Tuesday, January 26, 2010

What's shit for the goose

Some anti-feminists like to point out bad things that happen to men, in service of the delusion that this invalidates the feminist contention that women should be treated like human beings.

This is a profoundly stupid argument. If you'll excuse my fowl mouth: what's shit for the goose is also shit for the gander. If certain gender norms currently lead to acid being thrown on women's faces, the cause of equality is not served by throwing acid on men's faces. Likewise, being a jerk to women who are sexually assaulted does not suddenly become acceptable behaviour if you decide to be a jerk to men who are sexually assaulted, too.

Feminists present analysis in gendered terms because at the moment, many people invoke "because she is a woman" or "because he is a man" as a justification for the ill-treatment of human beings. Since this invocation is so widespread, and so commonly accepted, it stands to reason that attacking this bullshit gendered reasoning helps to undercut the social illusions that sustain social environments friendly to ill-treatment.

But there are kinds of ill-treatment that are all too ready to find all kinds of homes. When society hurts men in a way that it more typically reserves for hurting women, that doesn't make the wrong against women any better. It just means more people are getting hurt.

And given how lucrative it can be for companies to promote insecurity so as to peddle fake and possibly dangerous "cures" to non-existent "problems", it should be no surprise that men are increasingly being taught to hate their bodies in a way traditionally reserved primarily for women.

Make no mistake about it, men, sexual objectification shouldn't be seen as pro-you but anti-women. Objectification hurts everyone. It's pro-nastiness and anti-human. We should rejoice about the extent to which you escape it, and work to extend that comfort and confidence to women too.

The sad example of Franklin Heng, who died after undergoing liposuction, is one particularly graphic example of what can be at stake.


  1. "Make no mistake about it, men, sexual objectification shouldn't be seen as pro-you but anti-women."

    I suppose that was so in the past. But presently, and as seems to be increasingly the case, the sexual self-objectification of women seems to be, to some degree, purposed for the subjugation of men - especially amongst the chinese whom are generally appealed to 'face-value'.

    Haven't you noticed how so-called 'sexy' or 'beautiful' women frequently pick 'goondus' for boyfriends? When we take into account the overarching and hierarchical need for 'control' in chinese societies, the 'sexual objectification' of women might just very well be for the purpose of dominating (chinese) men.

    That said, I'm certainly with you on 'overeasy's' sexploitation. However, when considered together with the above, it becomes a paradoxical situation where the end-result sees what seems to be the weaker (male)sex amongst the chinese tethered and compliant.

  2. You are talking about heterosexual relationships in which one partner (the woman) is expected or required to do vast amounts of work (as well as spend time and money) in order to maintain conformity to beauty norms, but the other partner (the man) is not.

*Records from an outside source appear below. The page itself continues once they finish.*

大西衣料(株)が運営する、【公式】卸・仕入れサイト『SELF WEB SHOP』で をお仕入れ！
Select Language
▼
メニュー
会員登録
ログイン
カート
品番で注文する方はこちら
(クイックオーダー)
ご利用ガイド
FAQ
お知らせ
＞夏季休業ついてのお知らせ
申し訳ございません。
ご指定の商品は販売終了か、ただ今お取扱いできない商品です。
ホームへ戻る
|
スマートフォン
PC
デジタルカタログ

The idea that the man is being "dominated", "tethered" or "compliant" in this scenario makes no sense.

    I don't think you understand the meaning of the word "objectification" at all. Please start reading here and here and keep reading.

  3. ed: Honestly, you are the poster boy for cramming as many stereotypes and generalizations into a comment as possible.

    While this is quite a talent, the painting of entire populations with a broad unflattering brush is the kind of thing we're working against here at the Barn.

    Just thought you might need that pointed out.

  4. MC, I take your point, of course, but is it true that objectification hurts "everyone"? Every inequality serves *someone*; in this case, doesn't it serve those men who would quite like women to continue to be socialised into pegging their right to exist to their attractiveness, and who are fortunate enough not to feel analogous pressures themselves?

  5. I agree, Nicholas. I would add that capitalists who profit, too, benefit in some way. But your specific example is a perpetually difficult matter for me.

    I believe that although this inequality (like many others) advantages men over women, it nevertheless hurts men, because the social attitudes promulgated prevent those men from ever seeking and enjoying the fulfillment of authentic and egalitarian relationships with women. I think women, like all humans, have a lot to offer on this score, so the men are missing out.

    Sometimes I think of sexism as like a crappy script for a play, where some may get better roles than others and all the attendant perks; and indeed they get the immense security of knowing, beforehand, and with a large degree of certainty, that the plum job is always theirs. But everyone is worse off from being made to act in this shit to begin with; and the thing that objectification is meant to stave off for these men, the alarming possibility of being judged and never being found desirable enough in their own right, is in fact always lurking, still, in this avoidance of mutual, genuine vulnerability.

    However, perhaps this is a trick of perspective. I am not always able to sustain this happy hope, and sometimes do find myself wondering if I am attributing needless psychological depths to the drive for power.

    Alas, I am Magical but not free from internal conflict.